En 1951 recibió el nombre del compositor mexicano Alfonso Esparza Oteo. Su torre con reloj se convirtió en uno de los símbolos de la colonia y su foro al aire libre —el ágora— ha sido escenario de actividades culturales y comunitarias.
Hoy son 13,520 metros cuadrados de espacio público en una de las zonas más activas de Benito Juárez. El parque cuenta con áreas verdes, juegos infantiles, espacios deportivos y el ágora; recibe a familias, personas que hacen ejercicio, pasean a sus animales de compañía y trabajadores de los alrededores que hacen ahí una pausa durante el día.
Ahora, ese espacio vuelve a transformarse. El Esparza Oteo acumula cuatro intervenciones en los últimos 14 años, incluida la rehabilitación actual. Los trabajos comenzaron en marzo de 2025 por la cancha de basquetbol y posteriormente se extendieron a una renovación más amplia. Documentos oficiales registran 4.48 millones de pesos para pavimentación y conservación de 2,500 metros cuadrados del parque, con una población beneficiaria estimada en 4,500 personas. Durante meses, las obras han limitado el uso de diferentes áreas y en junio pasado vecinos todavía reportaban material de construcción, tierra y cascajo.
Una referencia permite dimensionar el historial de inversiones. En 2017 se destinaron cerca de ocho millones de pesos a una rehabilitación que incluyó canchas, juegos infantiles, gimnasio al aire libre, pista de tartán, foro cultural, área para mascotas, áreas verdes, fuente, luminarias y videovigilancia.
Por eso, esta cuarta intervención abre una pregunta que va más allá de cómo lucirá el parque cuando terminen las obras: ¿cuánto debe durar una rehabilitación antes de que un espacio público necesite volver a ser intervenido?
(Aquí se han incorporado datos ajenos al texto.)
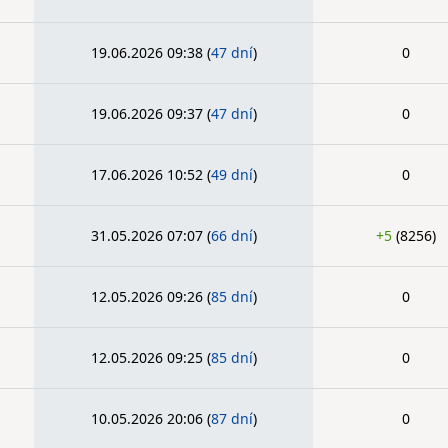
19.06.2026 09:38
(
47 dní
)
0
19.06.2026 09:37
(
47 dní
)
0
17.06.2026 10:52
(
49 dní
)
0
31.05.2026 07:07
(
66 dní
)
+5
(8256)
12.05.2026 09:26
(
85 dní
)
0
12.05.2026 09:25
(
85 dní
)
0
10.05.2026 20:06
(
87 dní
)
0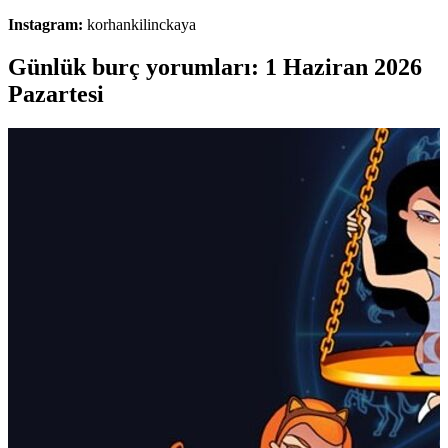
Instagram:
korhankilinckaya
Günlük burç yorumları: 1 Haziran 2026
Pazartesi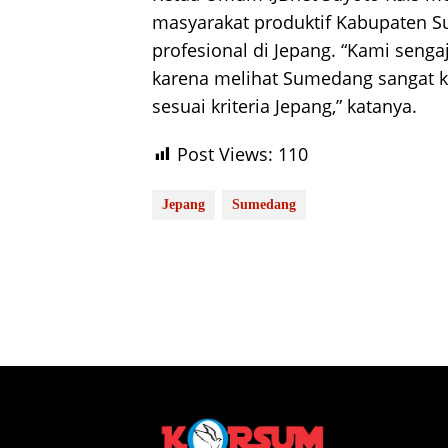
masyarakat produktif Kabupaten S
profesional di Jepang. “Kami sen
karena melihat Sumedang sangat 
sesuai kriteria Jepang,” katanya.
Post Views:
110
Jepang
Sumedang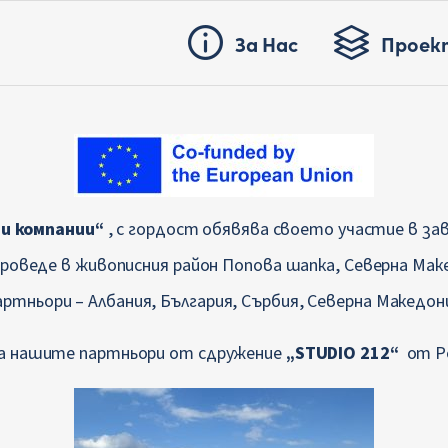
За Нас
Проек
и компании“
, с гордост обявява своето участие в з
проведе в живописния район Попова шапка, Северна Ма
ртньори – Албания, България, Сърбия, Северна Македони
ха нашите партньори от сдружение
„STUDIO 212“
от Ре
Un parque se vuelve parte de la calidad de vida cuando puede usarse todos los días. Ahí es donde una rehabilitación deja de ser obra pública y se convierte en un beneficio cotidiano.
El Esparza Oteo ha acompañado a la Nápoles mientras edificios, comercios y oficinas transformaban su entorno. La verdadera medida de esta rehabilitación será que sus más de 13 mil metros cuadrados vuelvan a la vida cotidiana del barrio y permanezcan ahí, en buenas condiciones, por mucho tiempo.